__What is needed__. The reply is to contain the full listing, repeated exactly, with pictures left out.
● ● ● ● ●
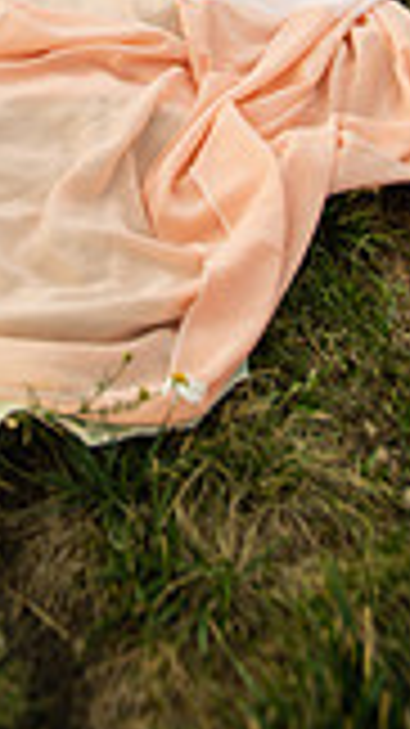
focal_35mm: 58
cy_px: -198
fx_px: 1122
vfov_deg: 29.6
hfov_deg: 20.3
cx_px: 38
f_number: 4
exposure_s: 1/200
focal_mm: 20
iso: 100
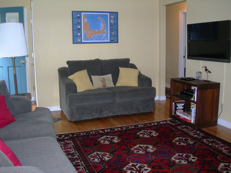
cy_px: 86
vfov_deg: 37.7
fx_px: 254
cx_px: 116
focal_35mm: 38
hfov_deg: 49.0
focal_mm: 7.8
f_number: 2.8
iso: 196
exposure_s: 1/60.1
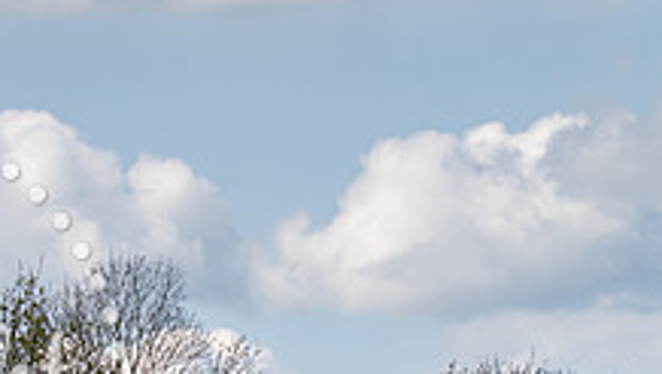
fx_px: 8379
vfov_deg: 2.6
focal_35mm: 477
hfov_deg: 4.5
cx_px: 439
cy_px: 318
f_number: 3.5
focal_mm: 150
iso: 100
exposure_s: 1/1000
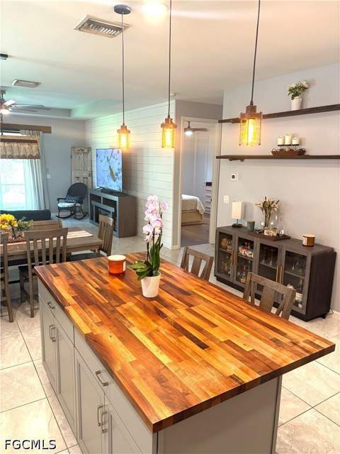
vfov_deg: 67.3
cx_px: 170
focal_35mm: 26
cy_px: 227
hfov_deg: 53.1
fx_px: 340
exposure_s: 1/60
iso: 160
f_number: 1.6
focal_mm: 5.96
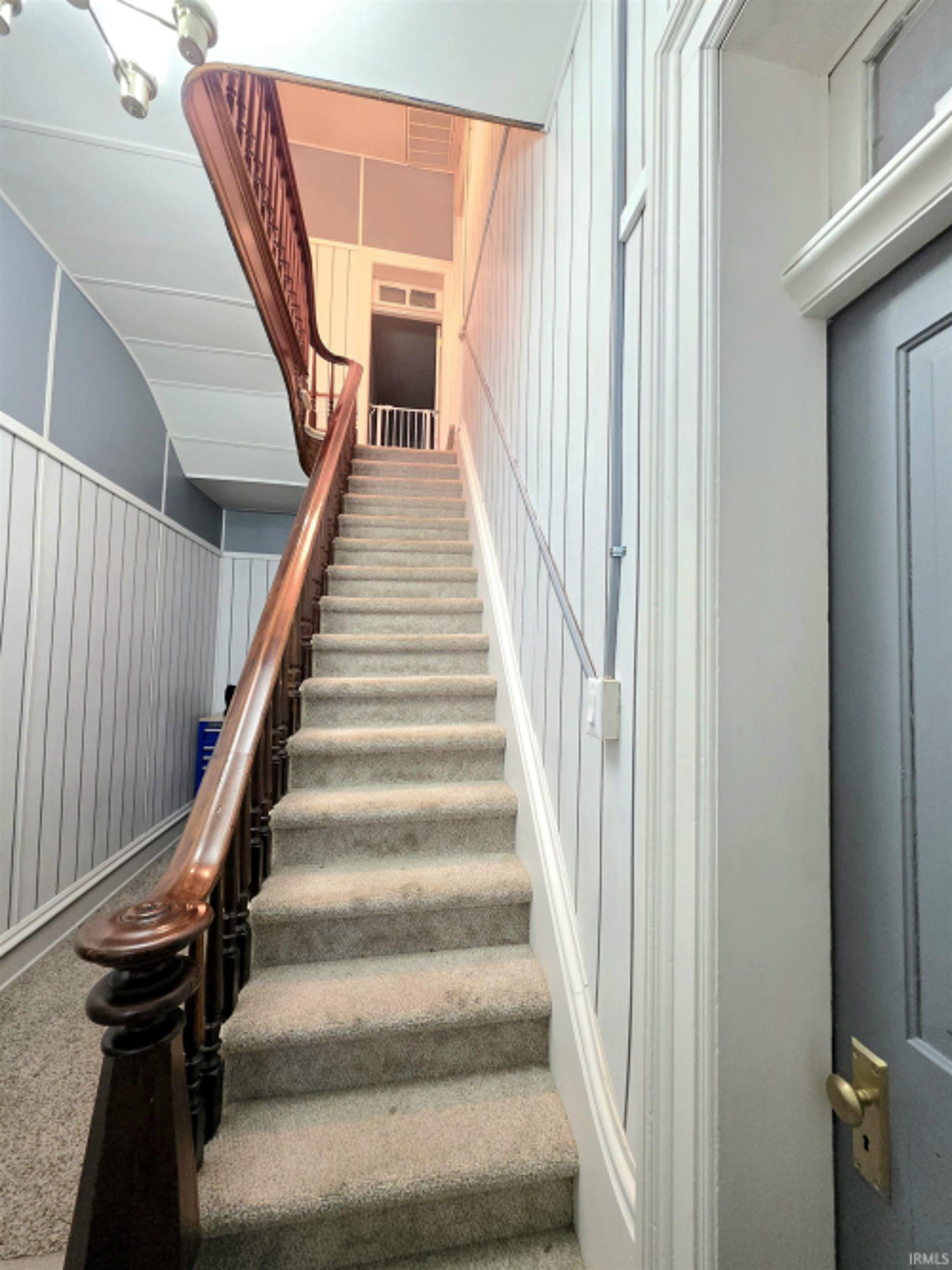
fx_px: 477
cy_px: 635
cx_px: 476
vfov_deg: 106.2
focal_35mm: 13
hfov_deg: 89.9
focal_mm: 2.2
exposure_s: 1/60.2
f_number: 1.9
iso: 1000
● ● ● ● ●
__The answer__.
focal_35mm: 58
cy_px: -198
fx_px: 1122
vfov_deg: 29.6
hfov_deg: 20.3
cx_px: 38
f_number: 4
exposure_s: 1/200
focal_mm: 20
iso: 100
cy_px: 86
vfov_deg: 37.7
fx_px: 254
cx_px: 116
focal_35mm: 38
hfov_deg: 49.0
focal_mm: 7.8
f_number: 2.8
iso: 196
exposure_s: 1/60.1
fx_px: 8379
vfov_deg: 2.6
focal_35mm: 477
hfov_deg: 4.5
cx_px: 439
cy_px: 318
f_number: 3.5
focal_mm: 150
iso: 100
exposure_s: 1/1000
vfov_deg: 67.3
cx_px: 170
focal_35mm: 26
cy_px: 227
hfov_deg: 53.1
fx_px: 340
exposure_s: 1/60
iso: 160
f_number: 1.6
focal_mm: 5.96
fx_px: 477
cy_px: 635
cx_px: 476
vfov_deg: 106.2
focal_35mm: 13
hfov_deg: 89.9
focal_mm: 2.2
exposure_s: 1/60.2
f_number: 1.9
iso: 1000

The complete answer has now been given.